I never saw my father raise a hand to hit on my mother, or any woman; in fact I never saw my father hit on anybody, man, woman or child. Were my parents happily married? Maybe not in the heart pumping sense, they certainly had problems and many of them were really bad but physical and verbal abuse was never part of their lives. At least not to my knowledge and I was close to both of them. At the time of my father’s death they had been married for about fifty-three years, but I never saw my mother cry or bruised from a beating by my father.
But I saw domestic violence in all its ugly colours while I was still young. I lived with a family that was abusive. The man would batter his wife, and then turn on me and beat me up too. Sometimes I was beaten so badly my life was in danger but I survived and lived to tell my story.
Being exposed to that level of violence so early in life left a lot of scars (mental and emotional). I swore I would never have anything to do with an abusive man as a husband.
Then I got married to a man so gentle, he found it traumatizing to kill a roach. Five years into the marriage we got into an argument in the car. It was a terrible argument and he was driving. In a fit of rage I’d never seen him exhibit before he hit me across the side of my face as soon as he parked the car. I was stunned! The first words out of my mouth were, “I am leaving you.” And I meant it. Hit me? All my childhood memories of domestic violence came rushing back and even though he immediately started apologizing and swearing that it was a mistake, all I felt at that moment was a sense of relief that at last I was going to leave this marriage that was causing me pain.

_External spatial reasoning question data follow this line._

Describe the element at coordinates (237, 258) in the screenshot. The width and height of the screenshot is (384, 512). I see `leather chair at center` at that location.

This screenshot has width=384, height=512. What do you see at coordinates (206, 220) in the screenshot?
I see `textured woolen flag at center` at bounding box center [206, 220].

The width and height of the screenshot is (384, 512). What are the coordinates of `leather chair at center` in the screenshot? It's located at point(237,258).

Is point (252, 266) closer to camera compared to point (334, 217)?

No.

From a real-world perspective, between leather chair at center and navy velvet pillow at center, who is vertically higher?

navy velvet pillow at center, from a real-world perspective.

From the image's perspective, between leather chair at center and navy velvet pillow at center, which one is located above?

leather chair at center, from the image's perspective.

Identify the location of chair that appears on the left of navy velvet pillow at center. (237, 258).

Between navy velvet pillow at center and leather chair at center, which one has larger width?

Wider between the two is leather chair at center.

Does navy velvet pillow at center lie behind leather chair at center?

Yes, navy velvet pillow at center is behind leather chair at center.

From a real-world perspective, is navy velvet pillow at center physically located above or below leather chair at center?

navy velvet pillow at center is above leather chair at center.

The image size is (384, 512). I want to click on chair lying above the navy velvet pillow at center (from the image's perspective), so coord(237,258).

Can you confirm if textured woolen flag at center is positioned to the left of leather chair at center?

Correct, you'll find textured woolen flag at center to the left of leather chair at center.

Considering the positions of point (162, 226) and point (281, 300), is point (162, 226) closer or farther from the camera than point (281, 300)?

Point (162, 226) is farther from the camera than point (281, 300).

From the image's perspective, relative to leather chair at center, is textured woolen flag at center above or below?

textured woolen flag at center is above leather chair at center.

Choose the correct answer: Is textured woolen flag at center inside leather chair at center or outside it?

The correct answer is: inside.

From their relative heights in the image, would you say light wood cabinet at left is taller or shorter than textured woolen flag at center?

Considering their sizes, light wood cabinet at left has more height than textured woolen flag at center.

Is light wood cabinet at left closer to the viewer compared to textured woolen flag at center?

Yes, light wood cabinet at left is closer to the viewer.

He pleaded and pleaded and I knew he was sorry and was not likely to ever want to hit me again but I dressed up, went for a meeting in Church and after the meeting I went straight to my Pastor’s wife and reported that my husband had hit me. She looked at me and I felt shame wash over me that I was “reporting” my husband. Then I started to make excuses that it was the first time. I will never forget her response as long as I live. She said, “if he does it once and gets away with it he will do it again.” Then she assigned an older couple to go home with me and deal with the situation. When I got home at 9pm with the couple in tow, my husband visibly shrank in shame and fear. They took him to the cleaners and back. As they left my home later that night, I knew that wife-beating had been permanently erased from my husband’s CV.
That was almost twenty years ago and he never raised his hand again in my direction. Today we are both trained marriage counselors and I tell every woman I counsel to raise an alarm the first time it happens or else it will happen again. If it happens more than once then please leave the home and encourage the man to go for help. If it becomes a pattern, know for sure that your life is in danger and start making every effort to leave for good. Seek help from the right sources.
Don’t listen to those who tell you that God hates divorce; he hates murder too. I’d rather be divorced than dead. Even if you have nowhere to go to and no money to move out, try to reach out to somebody. My ten-year old son says there is no problem without a solution. Don’t pray for him to change while you are in the home, run away first then pray for the change. Look for a solution centre; check online if your immediate network is unsupportive. Whatever you do, or do not do, stay alive and embrace yourself!